Nous étions des losers, nous sommes devenus des winners, tout cela grâce au militantisme de quelques politiciens aux idées larges et à la compétence de la médecine moderne, son infinie bonté. Remords ? Nada ! Culpabilité ? Zéro ! Chagrin ? Schnol ! Du bonheur et seulement du bonheur.

Sauf que...

Tout a un prix, et nous sommes en train de le payer. Je ne parle pas d'argent, une intervention même énergique du FMI n'empêchera pas le désastre. Il nous fallait jouir maintenant et sans entrave, si bien que nous ne nous sommes pas préoccupés des conséquences hautement prévisibles de notre lubricité. Nos poules ne pondant plus assez d’œufs, la main-d’œuvre vint à manquer. Nous dûmes importer des enfants exotiques, que nous n'avons ni choisis, ni élevés, ni éduqués. S'ils n'étaient que turbulents et un peu plus basanés que nous ne le sommes nous-mêmes, ce ne serait rien. Nous avons fait venir des enfants d'une culture un rien plus rigide que la nôtre ou moins engagée que nous dans le rayonnant avenir. Cette culture ne permet ni la contraception, ni l'avortement. Elle encourage qui pis est la reproduction, le nombre faisant la force (amère vérité que nous dégustons chaque jour un peu plus). Pour notre malheur, les poules de cette race-là sont fécondes à souhait et n'ont rien à faire dans la vie en dehors de s'arrondir neuf mois par an. Les nôtres ont le sein qui déborde outrageusement, mais le ventre triste. Quand elles enflent, c'est pour avoir trop bouffé, mal et n'importe quoi. Les petits blancs dans les maternités commencent donc à s'y faire rares. 

C'est ainsi que, fatalement, en à peine trente années — allez, quarante, soyons larges —, nous sommes en déclin démographique, tandis que nos petites pousses d'importation croissent et se multiplient dans un joyeux désordre et avec la bénédiction fourbi et gourbi de nos autorités autant civiles que religieuses. Majoritaires, nous le sommes encore. Jusques à quand ? Moi qui suis vieux déjà sans être encore très vieux, je ne suis pas assuré de mourir entre nous, entre vieilles gens du pays.
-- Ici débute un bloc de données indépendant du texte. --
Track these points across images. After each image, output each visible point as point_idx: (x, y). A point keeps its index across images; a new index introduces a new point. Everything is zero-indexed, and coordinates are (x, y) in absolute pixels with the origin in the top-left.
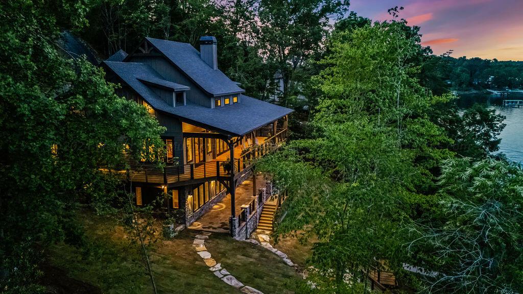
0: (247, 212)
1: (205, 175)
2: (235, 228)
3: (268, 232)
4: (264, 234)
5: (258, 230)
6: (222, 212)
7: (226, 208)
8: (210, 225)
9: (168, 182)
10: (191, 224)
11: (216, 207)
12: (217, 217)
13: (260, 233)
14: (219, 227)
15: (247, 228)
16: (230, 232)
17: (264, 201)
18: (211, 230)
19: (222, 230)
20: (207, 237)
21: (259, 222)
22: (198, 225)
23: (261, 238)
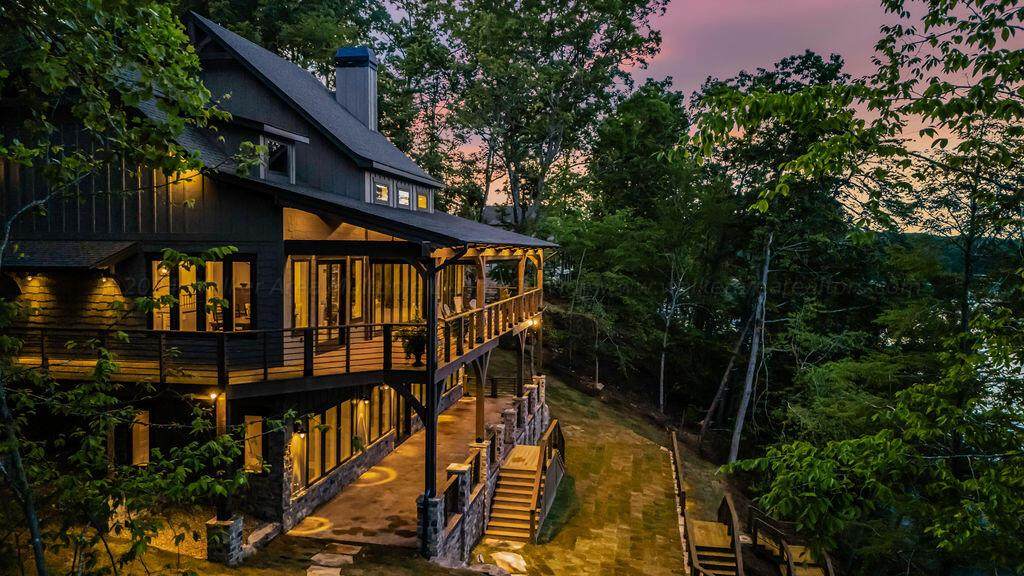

Il est même à peu près sûr que ceux-là qui auront la tâche de creuser ma tombe et d'y enfouir mon cercueil porteront des prénoms qui ne seront pas Charles, ni Louis, ni Henri, mais Momo, Moussa, Ibrahim, Salif. Vous me direz que dans l'état où je serai, ça ne me fera ni chaud, ni froid. N'empêche que ça me fait rudement chier. Là, aujourd'hui.

Je lis l'effroi dans vos yeux. Je vous ai coupé l'appétit et filé la pétoche. Vous me dites : « Il faut faire quelque chose ! » J'aimerais pouvoir vous rassurer, vous répondre, clin d’œil complice à l'appui : « On s'en occupe ! » Ce serait mentir. Cassandre a crié en vain, il est aphone désormais, malade, dégoûté. Ce n'est par contre pas mentir ni fantasmer que d'affirmer que tout cela découle non d'une naïveté, d'une implacable et sordide sottise de nos devanciers, mais d'un projet — froidement conçu, patiemment élaboré, rigoureusement suivi — de société universelle uniforme.